» **Work item**
What is needed is an exact copy of the entries below, from the line that contains "Ms J Clark, Barrister" through the final line, both included, and nothing else.

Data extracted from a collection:
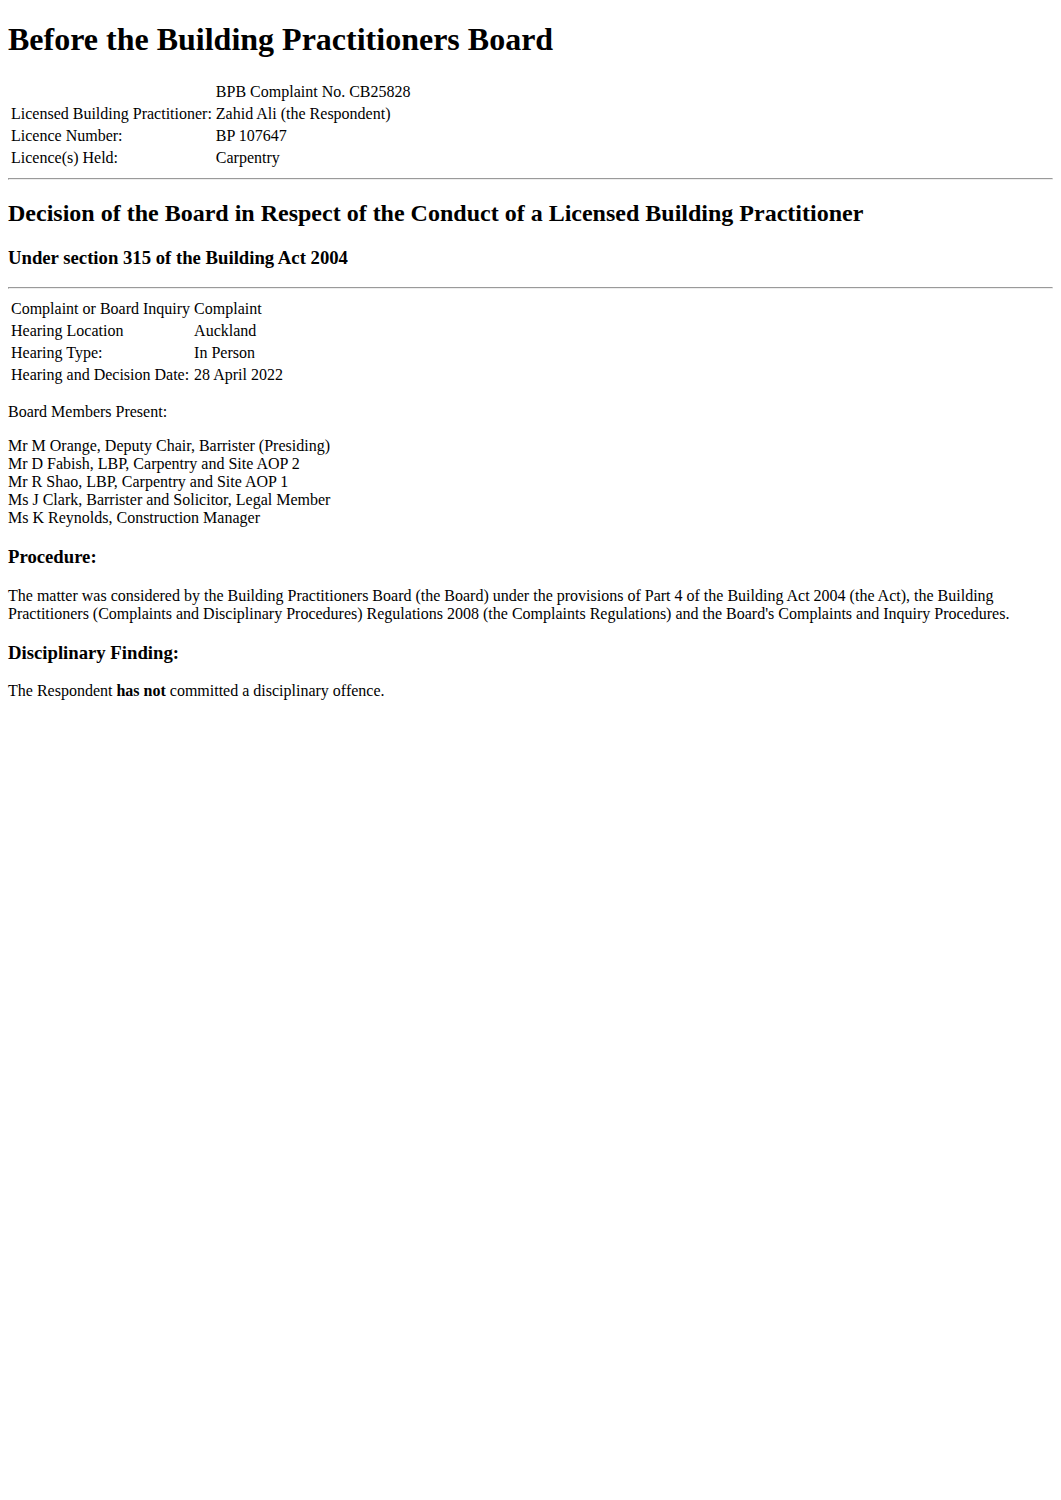Before the Building Practitioners Board
| | BPB Complaint No. CB25828 |
| Licensed Building Practitioner: | Zahid Ali (the Respondent) |
| Licence Number: | BP 107647 |
| Licence(s) Held: | Carpentry |
Decision of the Board in Respect of the Conduct of a Licensed Building Practitioner
Under section 315 of the Building Act 2004
| Complaint or Board Inquiry | Complaint |
| Hearing Location | Auckland |
| Hearing Type: | In Person |
| Hearing and Decision Date: | 28 April 2022 |
Board Members Present:
Mr M Orange, Deputy Chair, Barrister (Presiding)
Mr D Fabish, LBP, Carpentry and Site AOP 2
Mr R Shao, LBP, Carpentry and Site AOP 1
Ms J Clark, Barrister and Solicitor, Legal Member
Ms K Reynolds, Construction Manager
Procedure:
The matter was considered by the Building Practitioners Board (the Board) under the provisions of Part 4 of the Building Act 2004 (the Act), the Building Practitioners (Complaints and Disciplinary Procedures) Regulations 2008 (the Complaints Regulations) and the Board's Complaints and Inquiry Procedures.
Disciplinary Finding:
The Respondent has not committed a disciplinary offence.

» **Written answer**
Ms J Clark, Barrister and Solicitor, Legal Member
Ms K Reynolds, Construction Manager
Procedure:
The matter was considered by the Building Practitioners Board (the Board) under the provisions of Part 4 of the Building Act 2004 (the Act), the Building Practitioners (Complaints and Disciplinary Procedures) Regulations 2008 (the Complaints Regulations) and the Board's Complaints and Inquiry Procedures.
Disciplinary Finding:
The Respondent has not committed a disciplinary offence.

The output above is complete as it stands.